Whether you shoot either way, ' wondering what advantage has led to choosing your style?


----------



## Covert5 (Feb 7, 2018)

I shoot pfs style. If you shoot this way, you can pretty much shoot any frame.


----------



## skropi (Mar 22, 2018)

I shoot both ways, but I prefer ott, as I can see no advantage in TTF, while ott is simpler to setup. All is personal preference of course.


----------



## J3ff (Apr 12, 2019)

I switched from ttf to ott because on bad days where I couldn't hit the side of a mountain to save my life I cant get a fork hit to send the ammo who know where I live in a residential area so a tray shot hitting something and have neighbors come out and start a stink is not something I want


----------



## Northerner (Nov 9, 2010)

Last night I watched this Gamekeeper John YouTube vid on *TTF vs OTT.*


----------



## J3ff (Apr 12, 2019)

He is really good I like his stuff great shot great advice


----------



## Ordo (Feb 11, 2018)

I shoot OTT but in my limited experience the style that you practice the more is the style that will give you more precision.


----------



## Samurai Samoht (Apr 6, 2013)

I can shoot either way but, years ago, painful bandslap made me take a good look at TTF and I just developed a preference for it. (Yes I now know it was mismatched bands - ammo  ) I had good accuracy almost right away and was thankfully not afflicted with fork hit issues so I stuck with it.


----------



## MarkB (Nov 19, 2019)

I think it's like anything else. It's what you get used to. I shoot TTF, but to be honest, I haven't tried OTT, yet. I have the ability to with a couple of my slings. Just haven't done it, yet.

Mark

Sent from my iPhone using Tapatalk


----------



## Tremoside (Jul 17, 2013)

OTT for me is faster to load, more versatile for shooting at various distances, results in a more compact frame, shooting itself is more fluid, also preferred for heavier pulls. Like it on all type of frames. Easier to build a frame with this setup. Easier to add clips etc. too. I use it with corner of the mouth or "float" anchor.

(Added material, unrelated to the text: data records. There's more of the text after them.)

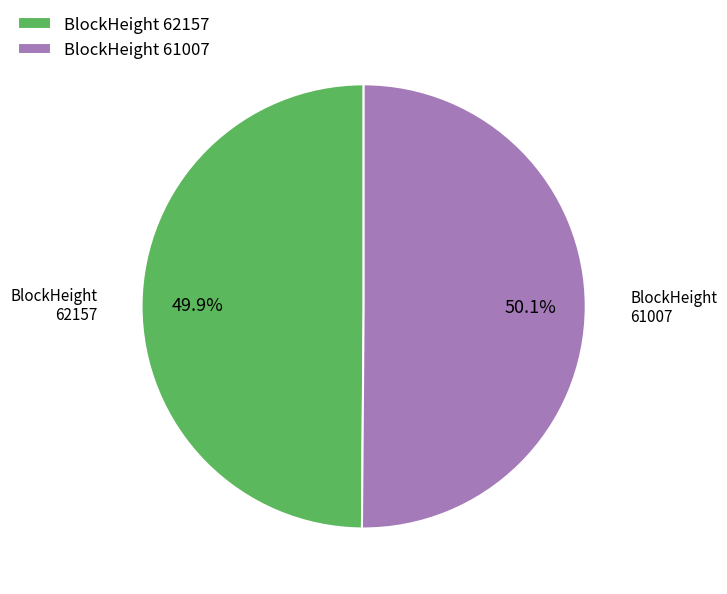

Approximately how many times larger is the value at 62157 compared to 61007?

1.0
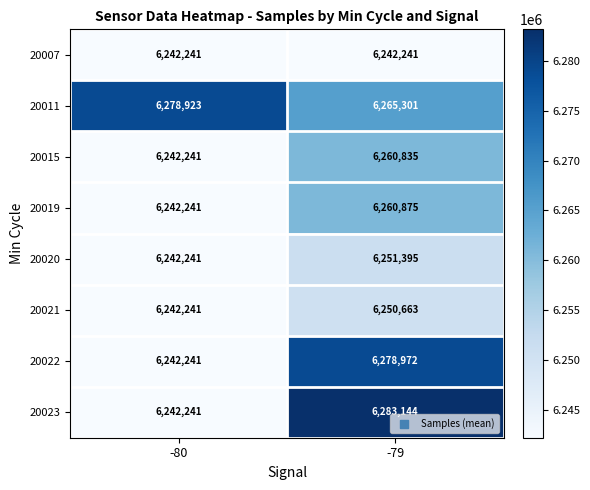

What is the sum of all 20019 values?

12503116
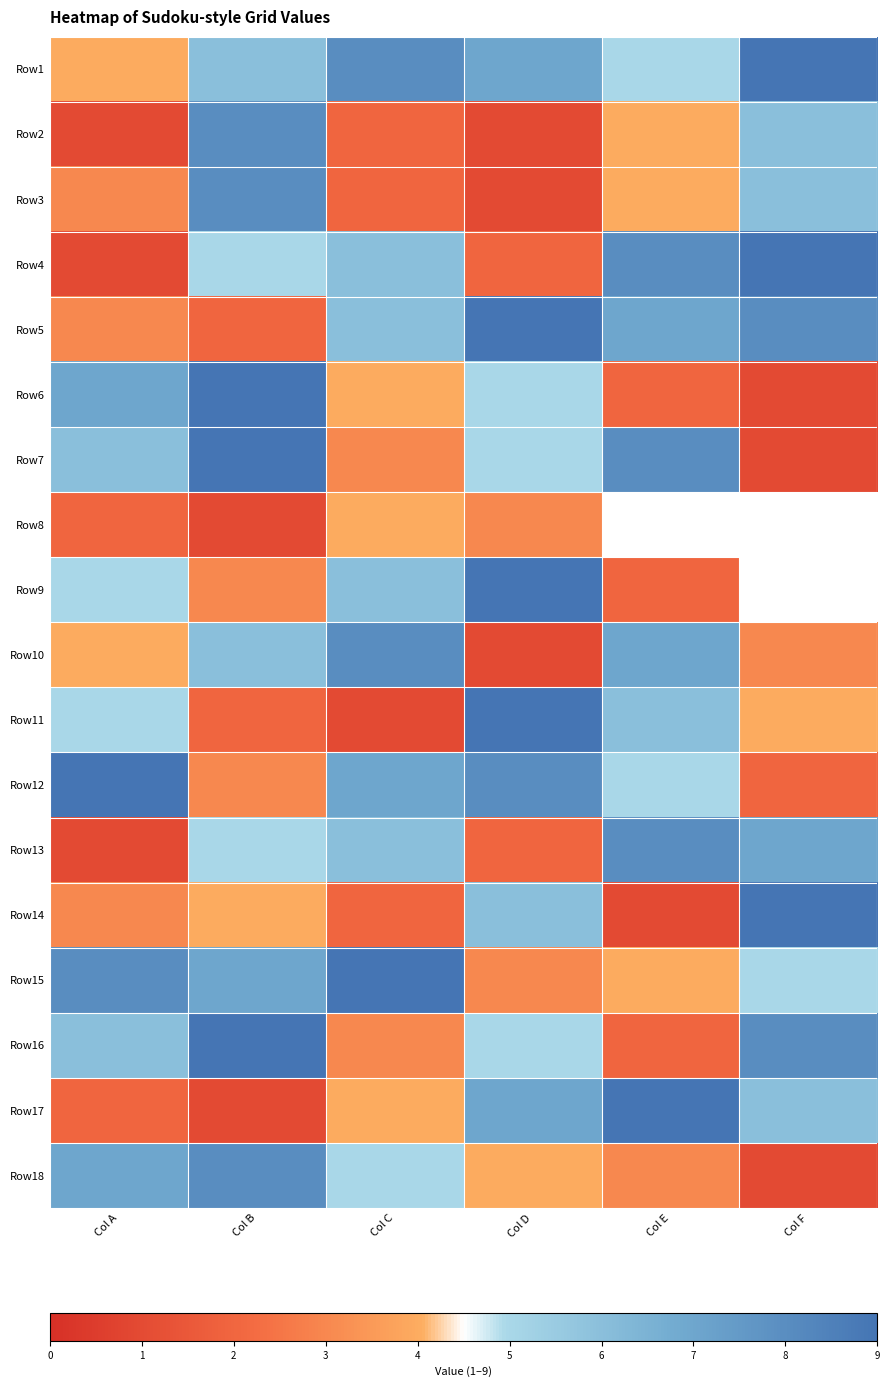

How many data points in Row13 are less than 6?

3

TTF is great for a well known ammo-band-distance setup, or where precision (accuracy "on repeat") is the goal. Slower for me, more aiming, meditative in a different way. Like it on pinch grip frames (and thumb support). Tips require a bit more attention. Like to use with cheek anchor (Zygomatic Arch against Thumb).

Shoot both and you will gain confidence, skill and will have fun for sure!


----------